The point of that mental exercise was to come up with a persistent data structure that could replace doubly-linked list in object stores (right now a linked lists of every single user-allocated object) and undo logs.
One might ask why replace something that works fine, and has O(1) complexity of the operations we use. But once we count the number of memory stores necessary to remove (or insert) an entry from a doubly-linked list, the reason becomes apparent. And keep in mind that this data structure must be consistent across power failures. Our circular doubly-linked list implementation currently has ~2000 lines of code, while I realize that this might not be the best measure of complexity, but for a list? :) Things get complicated fast once you start thinking about persistence.
Back on topic. First thought I had was an array with a simple counter to get next index at which to store the element. That index would be then embedded into the element (like how next/prev pointers are stored in linked-lists). Using an array also has the benefit of being much more CPU cache-friendly, which is especially important when dealing with hardware that has slower reads (compared to DRAM).
But there’s a one major drawback: a hard limit for number of objects. While our low-level persistent allocator does support reallocations, the cost of doing it in runtime would be too big (not to mention wasteful).
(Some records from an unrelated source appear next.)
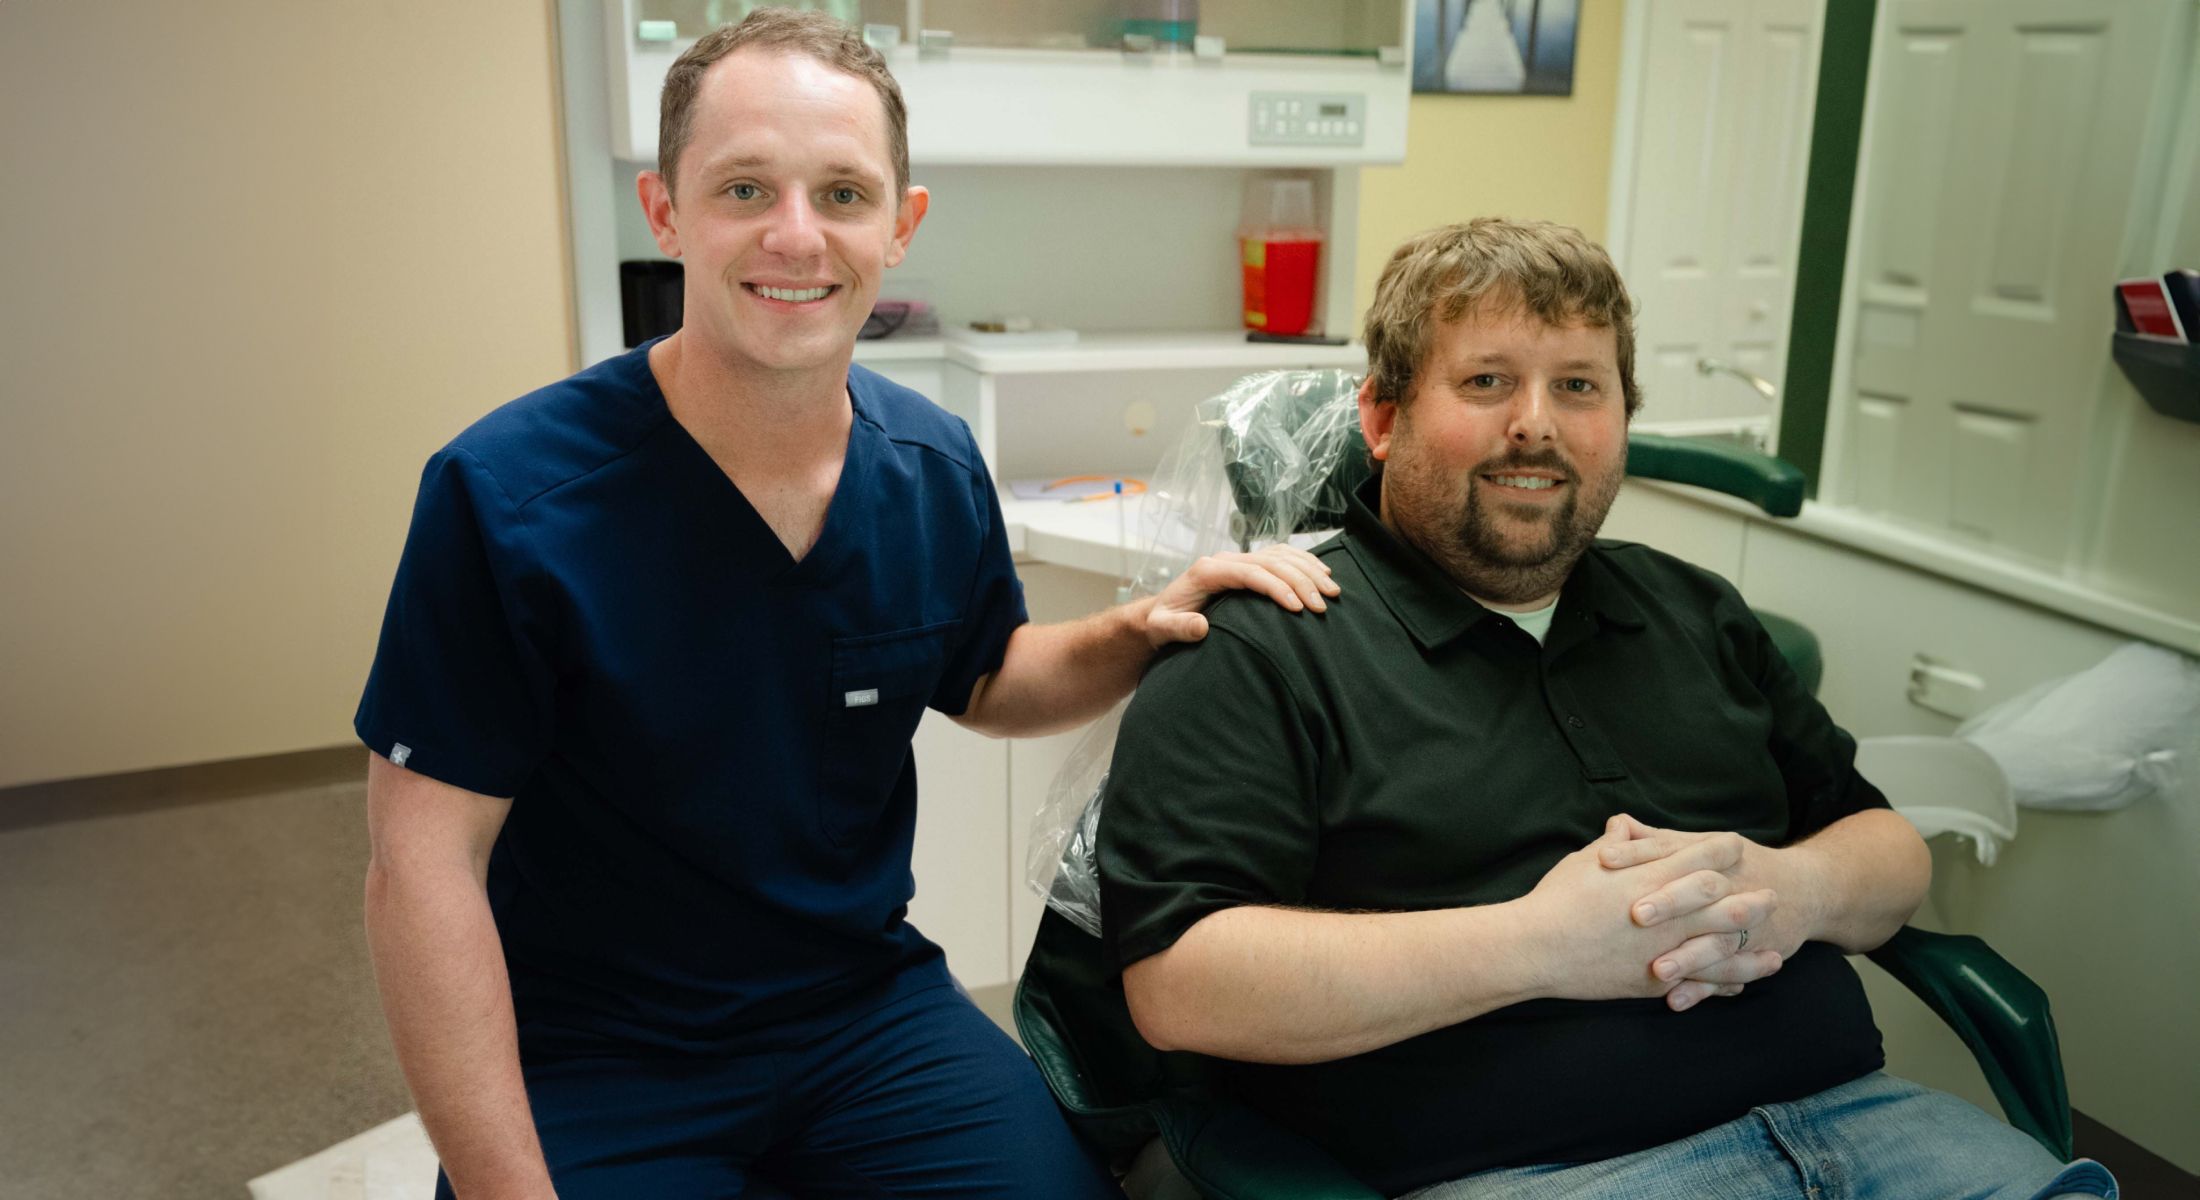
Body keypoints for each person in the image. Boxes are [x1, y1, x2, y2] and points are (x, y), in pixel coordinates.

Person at [355, 11, 1338, 1198]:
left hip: (858, 1013)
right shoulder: (510, 496)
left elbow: (985, 678)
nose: (795, 235)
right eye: (743, 188)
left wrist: (1140, 627)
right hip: (597, 1046)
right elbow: (421, 872)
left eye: (841, 192)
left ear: (900, 225)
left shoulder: (927, 465)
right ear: (664, 210)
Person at [1097, 218, 2117, 1199]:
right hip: (1540, 1173)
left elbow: (1886, 848)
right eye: (1486, 380)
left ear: (1621, 419)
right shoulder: (1266, 644)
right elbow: (1180, 986)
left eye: (1578, 386)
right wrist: (1542, 944)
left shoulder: (1694, 611)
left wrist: (1790, 888)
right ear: (1382, 417)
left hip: (1874, 1127)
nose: (1534, 421)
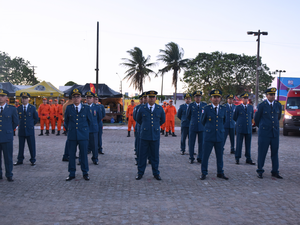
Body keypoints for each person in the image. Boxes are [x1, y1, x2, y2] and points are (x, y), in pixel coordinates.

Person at [136, 91, 165, 180]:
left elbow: (162, 120)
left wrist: (155, 127)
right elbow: (138, 119)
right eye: (150, 97)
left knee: (155, 155)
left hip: (155, 135)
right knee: (142, 155)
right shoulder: (142, 108)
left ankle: (156, 173)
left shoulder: (160, 109)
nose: (152, 98)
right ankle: (140, 173)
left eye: (153, 97)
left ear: (155, 98)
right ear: (147, 98)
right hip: (144, 135)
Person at [64, 88, 92, 181]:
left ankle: (85, 172)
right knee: (71, 155)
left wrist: (85, 131)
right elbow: (66, 121)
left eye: (78, 97)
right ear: (72, 98)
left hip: (83, 135)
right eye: (74, 97)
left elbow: (90, 121)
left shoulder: (86, 108)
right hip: (72, 135)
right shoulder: (69, 108)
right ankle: (72, 173)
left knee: (83, 154)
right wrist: (70, 130)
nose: (76, 98)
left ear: (81, 98)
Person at [255, 88, 283, 179]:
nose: (272, 96)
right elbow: (257, 118)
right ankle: (260, 170)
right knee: (262, 152)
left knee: (275, 153)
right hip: (264, 133)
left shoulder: (278, 105)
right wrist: (263, 127)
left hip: (274, 133)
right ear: (266, 96)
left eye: (273, 94)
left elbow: (278, 117)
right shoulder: (262, 105)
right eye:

Next thought was to replace the array with a radix tree (with the same deal for indexes/keys). A shallow radix tree would probably work fine, but it’s pretty complex for something so simple.
And then I randomly stumbled on this. The gist of this paper is a vector that uses an array of arrays, where the sizes of each consecutive array form a geometric sequence with the common ratio of 2.
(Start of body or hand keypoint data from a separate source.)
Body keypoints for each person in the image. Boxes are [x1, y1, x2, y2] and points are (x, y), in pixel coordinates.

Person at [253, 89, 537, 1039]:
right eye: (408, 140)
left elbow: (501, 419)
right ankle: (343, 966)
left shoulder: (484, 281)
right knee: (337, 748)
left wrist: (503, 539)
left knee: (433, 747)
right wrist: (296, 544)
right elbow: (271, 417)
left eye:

Both insert and remove operations to this vector have complexity of O(1) and a constant of 2 memory stores (update array element and set the embedded entry).
When doing all of this I also had an ulterior motive: I want our undo log and
object stores containers to be lock-free. This would enable better scaling of
atomic allocations and pmemobj_tx_commit
. It would also play nicely
with the idea of multi-threaded transactions.
But if you’ve read my previous post you know that there are no persistent and concurrent atomic operations available - which poses a significant challenge in implementing a lockfree data structure.
In implementation of the persistent lock-free vector I imposed one limitation:
only push_back
operation is supported. No inserts at the beginning
or in the middle. This is all we need for the undo log and the object store.
Here’s the important piece of code:
n = __sync_fetch_and_add(&v->next, 1); /* v->next is volatile! */
uint64_t tab;
uint64_t tab_idx;
vector_tab_from_idx(v, n, &tab, &tab_idx);
while (v->entries[tab] == 0) {
if (tab_idx == 0)
pmalloc(&v->entries[tab], ...);
sched_yield();
}
Initially the v->entries[]
array is zeroed. An insert operation grabs a next
index n
in a thread-safe manner. The tab
variable determines in which
table the element will end-up in and the tab_idx
indicates the position in that
table. The thread which gets the tab_idx == 0
is the one which has
to allocate the new table. All other threads that have tab_idx > 0
and found
v->entries[tab] == 0
(the destination table not allocated) have to busy-wait
for it to become allocated. Having the guarantee that elements are always
appended at the end, we can be sure that those threads won’t wait endlessly.